I wasn’t sure if I really needed plugin for my work. I have tried some of them but I eventually decided to use just a simple function in Gephi. In the preview setting tab, I adjust the radius option to fit the whole image of circles grouping together in big circle shape. I might missed some plugin with this feature, but I wish I could ‘decorate’ the nodes. I have funny idea about decorate each hero nodes in their signature colors on the circle and the its outline (i.e. Hulk is green/purple, Ironman is red/yellow). However, I’m not sure if it could make the graph looks more messy than it already is.  

 

I exchanged my graph with one of my classmate, which I was really surprised to know that she was working with the same dataset with me.

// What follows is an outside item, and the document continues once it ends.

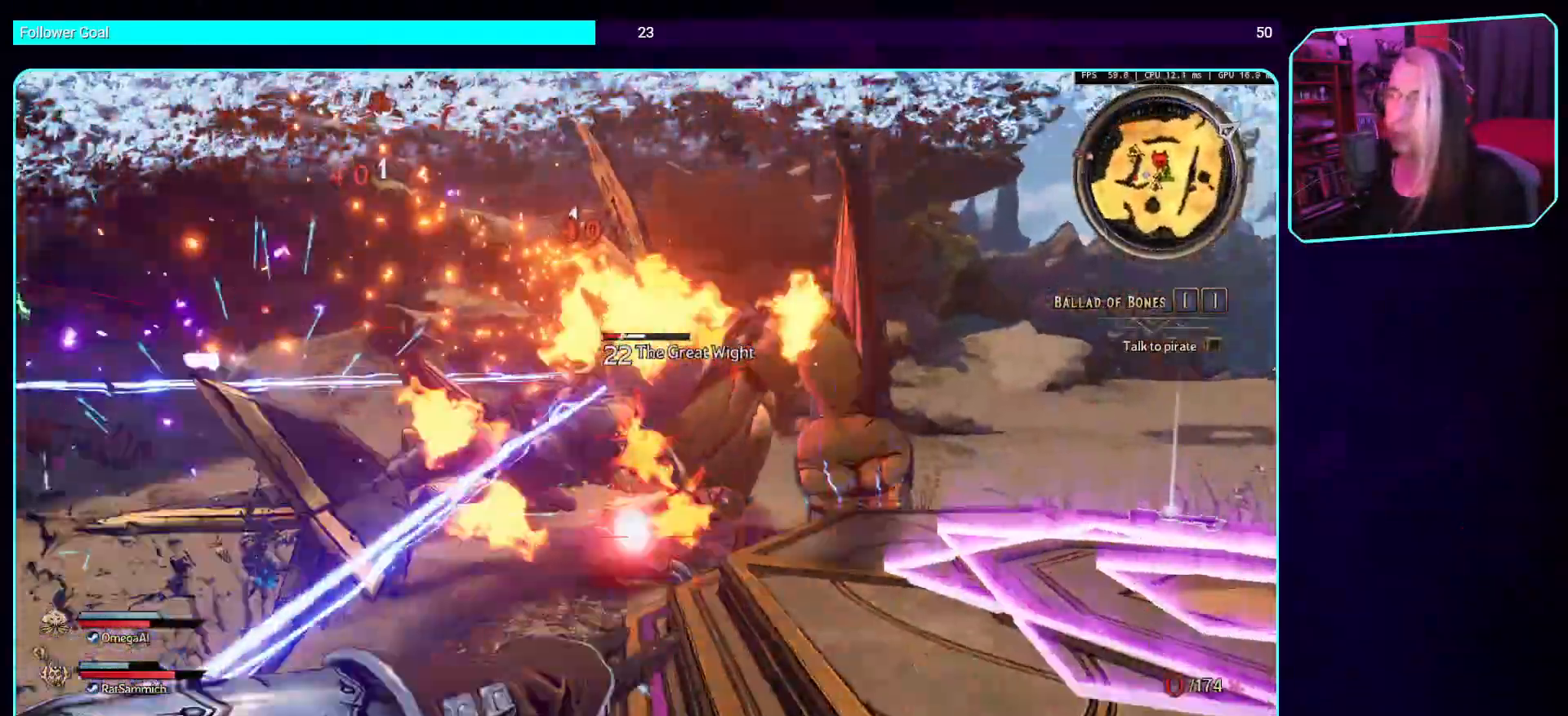
{"keys": ["w"], "mouse": ["left"], "events": [[67, "mouse_left", "up"], [84, "s", "up"], [134, "mouse_left", "down"], [201, "w", "down"], [302, "mouse_left", "up"], [369, "mouse_left", "down"]]}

She took a different approach from me, focusing on one single character (Captain America) and his connection with the comics and other characters, which I found really interesting. I thought about the other possible focuses and forms that I could work when I still had time to, but I eventually decided that the main focus of this dataset is the connection between characters and the comic series/titles they make appearance and that make this dataset so fascinated to me.

 

To be honest, I don’t really like working with Gephi that much, due to the lack of more in-depth   functions, inconvenient maneuver and buggy operation, not to mention that we cannot ‘undo’ any change. I and my classmate agree that tableau is much more enjoyable to work with, even tough I understand that comparing the two program is pretty unfair to Gephi which is an open source while Tableau is a very expensive program. However, I think Gephi is still a really good program to displays the connection between data within the data network which would be impossible to picture them in our head  unless it get visualized.